Jacques Barthélémy est avocat (aujourd’hui honoraire en raison de ses bientôt 85 ans), conseil en droit social, spécialité organisée par la profession sous forme d’un titre complémentaire. Il a fondé le cabinet qui porte son nom le 1er avril 1965 à Clermont-Ferrand ou se situe toujours le siège social. Il compte aujourd’hui plus de 180 personnes, dont environ 120 avocats répartis sur 18 bureaux couvrant toute la France. C’est une référence nationale en droit social.

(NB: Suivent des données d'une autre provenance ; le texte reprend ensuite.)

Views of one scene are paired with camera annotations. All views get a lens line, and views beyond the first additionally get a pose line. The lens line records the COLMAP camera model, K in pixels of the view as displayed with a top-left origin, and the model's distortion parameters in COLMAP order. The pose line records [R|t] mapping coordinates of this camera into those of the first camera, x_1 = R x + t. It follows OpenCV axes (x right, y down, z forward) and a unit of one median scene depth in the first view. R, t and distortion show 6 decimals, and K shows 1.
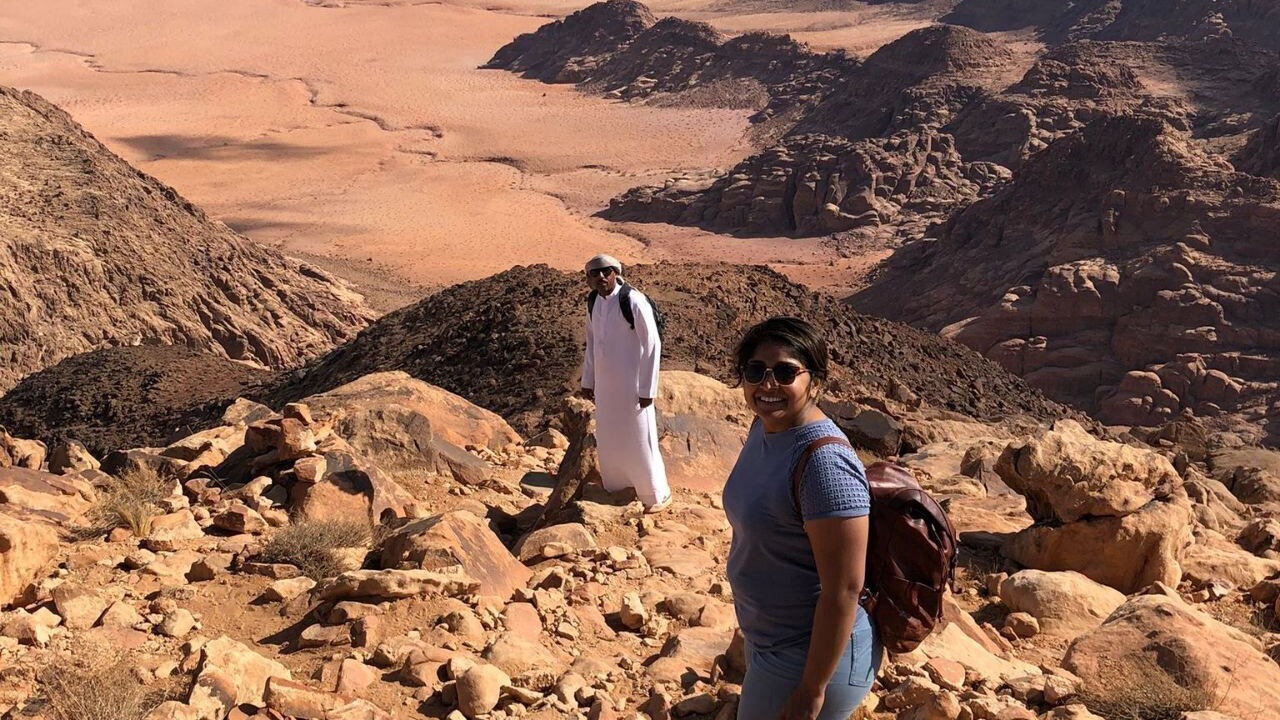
lens RADIAL K [[1359.7, 0, 639.8], [0, 1359.7, 321.9], [0, 0, 1]] dist [0.040399, -0.025448]
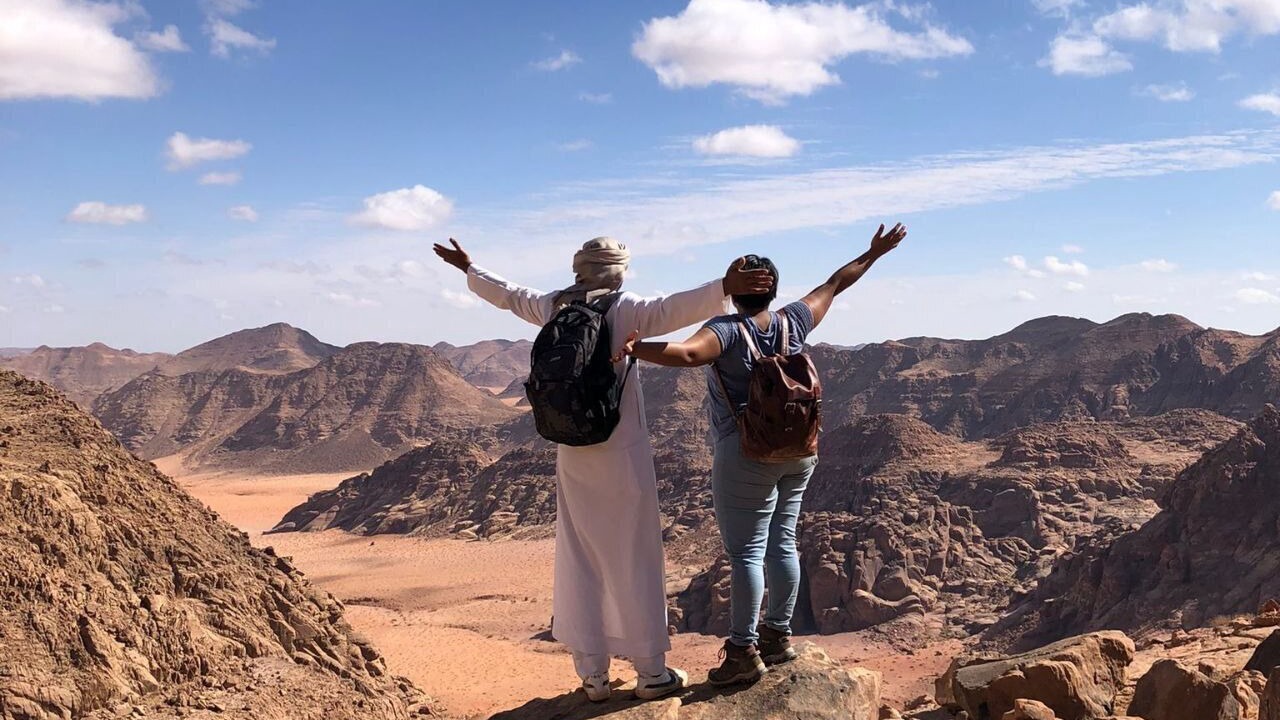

Jacques Barthélémy a été enseignant, spécialement à la faculté Lyon III ou il a été le premier président de l’Institut d’Etudes du Travail et surtout à la faculté de Montpellier où il a exercé comme professeur associé. À ce titre, il a été fait chevalier dans l’ordre national des palmes académiques. Il est par ailleurs l’auteur de centaines d’articles de doctrine touchant principalement la définition du salarié, donc le concept de parasubordination ; la durée du travail (il a rédigé un ouvrage sur ce thème) ; la protection sociale complémentaire (étant un des grands spécialistes de cette matière). Il est officier dans l’ordre national de la Légion d’honneur. Il a été membre du conseil économique et social où il a été le rapporteur de l’avis sur l’entreprise individuelle, principale source de la loi Madelin (1994) sur l’initiative et l’entreprise individuelle. Il a été président de l’association des avocats conseils d’entreprise, membre du conseil national des barreaux.